## EXERCISE
Your reply should contain only the line with "Document how to" and the lines after it through the end of the data, each written out exactly.

(Beginning of PROVIDED RECORDS)

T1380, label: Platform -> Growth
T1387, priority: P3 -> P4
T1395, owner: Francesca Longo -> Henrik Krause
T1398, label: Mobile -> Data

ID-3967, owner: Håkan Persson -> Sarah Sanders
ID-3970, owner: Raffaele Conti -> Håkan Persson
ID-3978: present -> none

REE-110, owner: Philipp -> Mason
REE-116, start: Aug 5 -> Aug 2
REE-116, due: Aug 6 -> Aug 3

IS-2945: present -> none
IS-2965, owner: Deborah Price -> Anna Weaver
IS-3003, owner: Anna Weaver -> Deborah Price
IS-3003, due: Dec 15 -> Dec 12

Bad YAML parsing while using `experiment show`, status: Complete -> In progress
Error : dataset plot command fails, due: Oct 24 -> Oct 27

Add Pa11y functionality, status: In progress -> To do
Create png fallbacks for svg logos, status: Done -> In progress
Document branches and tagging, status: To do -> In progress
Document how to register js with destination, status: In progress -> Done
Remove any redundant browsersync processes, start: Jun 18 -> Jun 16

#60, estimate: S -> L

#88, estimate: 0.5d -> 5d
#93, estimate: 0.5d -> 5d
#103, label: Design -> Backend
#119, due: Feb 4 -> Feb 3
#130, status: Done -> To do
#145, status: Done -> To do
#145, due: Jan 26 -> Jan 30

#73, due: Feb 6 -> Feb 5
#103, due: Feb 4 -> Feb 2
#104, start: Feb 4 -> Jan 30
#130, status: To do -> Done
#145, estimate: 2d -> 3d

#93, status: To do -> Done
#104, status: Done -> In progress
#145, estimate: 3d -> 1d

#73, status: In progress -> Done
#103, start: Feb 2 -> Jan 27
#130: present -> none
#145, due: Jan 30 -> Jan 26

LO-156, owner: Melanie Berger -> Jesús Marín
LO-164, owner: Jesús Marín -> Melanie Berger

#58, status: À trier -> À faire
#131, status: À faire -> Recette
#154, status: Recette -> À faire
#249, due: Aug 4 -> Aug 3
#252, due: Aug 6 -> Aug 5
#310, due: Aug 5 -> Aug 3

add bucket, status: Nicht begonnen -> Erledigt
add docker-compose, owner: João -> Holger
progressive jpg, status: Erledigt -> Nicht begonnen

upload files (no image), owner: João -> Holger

(End of PROVIDED RECORDS)

## WRITTEN RESPONSE
Document how to register js with destination, status: In progress -> Done
Remove any redundant browsersync processes, start: Jun 18 -> Jun 16

#60, estimate: S -> L

#88, estimate: 0.5d -> 5d
#93, estimate: 0.5d -> 5d
#103, label: Design -> Backend
#119, due: Feb 4 -> Feb 3
#130, status: Done -> To do
#145, status: Done -> To do
#145, due: Jan 26 -> Jan 30

#73, due: Feb 6 -> Feb 5
#103, due: Feb 4 -> Feb 2
#104, start: Feb 4 -> Jan 30
#130, status: To do -> Done
#145, estimate: 2d -> 3d

#93, status: To do -> Done
#104, status: Done -> In progress
#145, estimate: 3d -> 1d

#73, status: In progress -> Done
#103, start: Feb 2 -> Jan 27
#130: present -> none
#145, due: Jan 30 -> Jan 26

LO-156, owner: Melanie Berger -> Jesús Marín
LO-164, owner: Jesús Marín -> Melanie Berger

#58, status: À trier -> À faire
#131, status: À faire -> Recette
#154, status: Recette -> À faire
#249, due: Aug 4 -> Aug 3
#252, due: Aug 6 -> Aug 5
#310, due: Aug 5 -> Aug 3

add bucket, status: Nicht begonnen -> Erledigt
add docker-compose, owner: João -> Holger
progressive jpg, status: Erledigt -> Nicht begonnen

upload files (no image), owner: João -> Holger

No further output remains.